TASK REQUIREMENTS »
**1.** In the article on the federal borrowing limit, recast the paragraph that begins "Congress may or may not resort" as a short bulleted list that keeps its main facts.
**2.** Quote the stretch of the article on the federal borrowing limit from "The federal budget" through "after Election Day.".
**3.** Write what comes next in the article on the federal borrowing limit, beginning right after its final sentence.

TEXT EXCERPT »
________________________________________

The federal budget deficit preoccupies a lot of decision-makers inside the Beltway. Last week, it was also central to a piece of legislation. The House of Representatives approved a provision in the Pentagon's spending bill that could permit lawmakers to increase the federal borrowing limit this year without actually taking a vote.

The last thing congressmen want to do in an election year is say "aye" to a measure that would allow the government to borrow more than the $7.4 trillion it already has the authority for, just as voters are heading to the polls. So they devised a way to hide their profligacy -- at least until after Election Day.

Congress may or may not resort to this budgetary hocus-pocus. One reason is that the Senate refused to go along with the sleight of hand. Another is that nobody knows for sure how large the deficit will be and, therefore, by how much the so-called debt ceiling will have to increase. No matter how hard they try, the government's finest analysts can never seem to guess right how much red ink will flow.

"Those forecasts are extremely inaccurate," says Rudolph Penner, and he should know. He's a former director of the Congressional Budget Office, which writes the Capitol's official deficit forecast, and he continues to study fiscal matters as a senior fellow at the Urban Institute.

"Medium-term projections are extremely uncertain and, in fact, if you go out much beyond five years they are just so fraught with error that I have advocated that we stop using them," Penner says. "They're just so misleading."

________________________________________

EXTRACTED ENTRIES »
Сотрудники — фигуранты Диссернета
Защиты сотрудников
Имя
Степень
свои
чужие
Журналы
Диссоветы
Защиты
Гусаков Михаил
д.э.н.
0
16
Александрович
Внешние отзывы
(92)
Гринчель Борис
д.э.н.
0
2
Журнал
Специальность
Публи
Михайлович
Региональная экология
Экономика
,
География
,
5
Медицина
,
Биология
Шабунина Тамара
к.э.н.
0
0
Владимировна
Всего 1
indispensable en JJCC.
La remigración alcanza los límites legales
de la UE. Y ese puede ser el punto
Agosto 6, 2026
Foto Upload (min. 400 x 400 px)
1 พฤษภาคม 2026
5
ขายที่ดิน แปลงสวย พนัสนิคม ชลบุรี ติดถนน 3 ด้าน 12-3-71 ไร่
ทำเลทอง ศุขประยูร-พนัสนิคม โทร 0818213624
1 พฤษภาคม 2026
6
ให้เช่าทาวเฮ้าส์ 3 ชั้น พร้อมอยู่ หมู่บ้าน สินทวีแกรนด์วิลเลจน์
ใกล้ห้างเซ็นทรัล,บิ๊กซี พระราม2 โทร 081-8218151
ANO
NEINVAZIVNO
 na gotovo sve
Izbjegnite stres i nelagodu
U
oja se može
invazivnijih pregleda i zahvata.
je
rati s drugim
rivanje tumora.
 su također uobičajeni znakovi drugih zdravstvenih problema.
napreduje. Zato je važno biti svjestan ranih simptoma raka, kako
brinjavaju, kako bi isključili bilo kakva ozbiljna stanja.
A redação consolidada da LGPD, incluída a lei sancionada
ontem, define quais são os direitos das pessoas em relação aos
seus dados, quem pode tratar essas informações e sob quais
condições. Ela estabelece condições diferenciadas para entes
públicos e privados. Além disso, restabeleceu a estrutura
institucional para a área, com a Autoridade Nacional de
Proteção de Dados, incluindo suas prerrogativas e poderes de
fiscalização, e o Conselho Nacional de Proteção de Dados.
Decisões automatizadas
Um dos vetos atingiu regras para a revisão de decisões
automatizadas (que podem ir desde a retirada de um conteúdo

________________________________________

RESPONSES FOR EACH TASK »
**1.**
- Congress may or may not use this budgetary maneuver.
- One reason is that the Senate refused to go along with it.
- Another is that no one knows for sure how large the deficit will be, so no one knows how much the debt ceiling will need to rise.
- The government's best analysts never seem to predict the deficit correctly.

**2.**
The federal budget deficit preoccupies a lot of decision-makers inside the Beltway. Last week, it was also central to a piece of legislation. The House of Representatives approved a provision in the Pentagon's spending bill that could permit lawmakers to increase the federal borrowing limit this year without actually taking a vote.

The last thing congressmen want to do in an election year is say "aye" to a measure that would allow the government to borrow more than the $7.4 trillion it already has the authority for, just as voters are heading to the polls. So they devised a way to hide their profligacy -- at least until after Election Day.

**3.**
Even in the short term, deficit estimates can be dead wrong. Just last month, for instance, smaller-than-expected tax refunds and rising individual tax receipts led congressional staffers to proclaim that this year's expected deficit of $521 billion could be overstated by as much as $100 billion. A hundred billion here and a hundred billion there, and all of a sudden you're talking real money.

This is not to belittle the real problems that Medicare and Social Security eventually will face when baby boomers start to retire at the end of this decade. Even a forecast skeptic like Penner warned in a study published last week that unless Social Security and Medicare benefits are sliced or taxes raised, the national debt will exceed the gross domestic product in about two decades and America will face a financial meltdown.

In the meantime, however, worrying too much about how far into the hole the budget will fall is probably wasted effort. No one who was looking a few years out imagined that deficits would disappear at the end of the 1990s. Nor did these medium-term prognosticators foresee that deficits would reappear at record levels in the last couple of years.

Will the debt ceiling have to rise before November? And will Congress have to vote to do so? Your guess is as good as mine.